Se l’essere umano è animale politico, come lo definì Aristotele, occorre denominare animale politico italico la sottospecie che prospera nel nostro Paese, e che esprime le sue caratteristiche più ammirevoli nella Classe Politica o Casta. L’animale politico italico ha come sua caratteristica fondamentale la cura attenta della prole, che esso alleva e protegge dalla nascita all’età adulta, predisponendo con tutte le energie l’ambiente e le relazioni con i cospecifici in modo che la prole stessa possa prosperare, e quindi riprodursi a sua volta con successo. Alcuni esemplari di animale politico italico hanno più successo di altri, e riescono a inserire la loro prole, dotata di superiore capacità di sviluppo e grande precocità, in habitat favorevoli, ricchi di possibilità di alimentazione, già in età molto giovanile. Simile ai grandi primati in questo, l’animale politico italico vive in famiglie allargate o clan in cui esiste un maschio dominante alfa, e una gerarchia, dentro la quale i figli del maschio dominante alfa hanno le migliori possibilità di imporsi in futuro a propria volta come capi di clan.
All’interno del clan, il figlio del maschio dominante alfa è protetto dai membri subordinati del gruppo, che da questa protezione ricavano a loro volta vantaggi, come si vede in particolare nella spartizione del bottino. Infatti caratteristica fondamentale di questa sottospecie di animale politico è la grande voracità, che richiede la presenza sul territorio controllato dal gruppo di fonti di cibo abbondanti e rinnovabili. La sottospecie italica è anche molto rissosa, e pronta al conflitto con i gruppi che avverte come potenziali concorrenti. Quando due o più gruppi si vengono a trovare molto vicini in un territorio ricco di cibo, lo scontro è sempre inevitabile. A differenza di altri primati e anche di molte altre sottospecie di animale politico, l’ italico nei suoi combattimenti giunge raramente al contatto fisico diretto, e si serve essenzialmente del proprio sterco, che produce in grande quantità e lancia contro gli avversari.
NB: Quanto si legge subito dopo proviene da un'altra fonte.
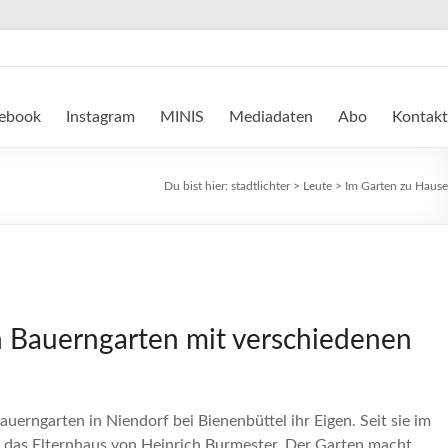
ebook
Instagram
MINIS
Mediadaten
Abo
Kontakt
Du bist hier:
stadtlichter
>
Leute
>
Im Garten zu Hause
 Bauerngarten mit verschiedenen
erngarten in Niendorf bei Bienenbüttel ihr Eigen. Seit sie im
t das Elternhaus von Heinrich Burmester. Der Garten macht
Quelli che colpiscono per primi e con maggior quantità di sterco gli avversari solitamente hanno la meglio.


Bellissima analisi
Ricordo che, in un’intervista di qualche anno fa sul “Corriere della Sera”, immediatamente successiva alla malattia che lo colpì, quando Aldo Cazzullo gli ricordò che suo figlio era con lui alla finestra, a Lugano, dove tenne il suo primo comizio da convalescente, Umberto Bossi rispose che lo aveva emozionato vederlo stringere il pugno e gridare: “Padania libera e indipendente”.
Bossi si esprimeva con lo spirito fiero e religioso di un rivoluzionario che stava sacrificando la sua vita per chissà quale nobile e sacra causa.
Ma Bossi non è Mazzini e non è nemmeno Cattaneo, e l’Italia non la vuole unire, ma spaccare. Di nobile e sacro poi, per il popolo leghista, non mi pare che ci sia stato, sino ad ora, molto di più del portafoglio.
Emozioni, slogan e pugni chiusi per un’entità, la Padania, che non è mai esistita sotto nessun cielo, sventolando una bandiera che è semplicemente quella dell’egoismo più selvaggio e dell’orgoglio etnico, se non addirittura tribale (connotati, per l’appunto, di un certo “animale italico”).
D’altra parte, i riferimenti culturali, alti, sono sempre gli stessi: e non vanno oltre i film di Martinelli e le canzoni di Battisti, che Bossi amava cantare mentre il figlio Renzo suonava il piano e la moglie la chitarra.
Mi pare che l’inno della Padania sia un coro verdiano…
E non mi pare che la cura della prole sia un tratto distintivo del padano: ad esempio, nel mondo dei media si vede uno stuolo di figli di giornalisti che fanno i giornalisti, ecc.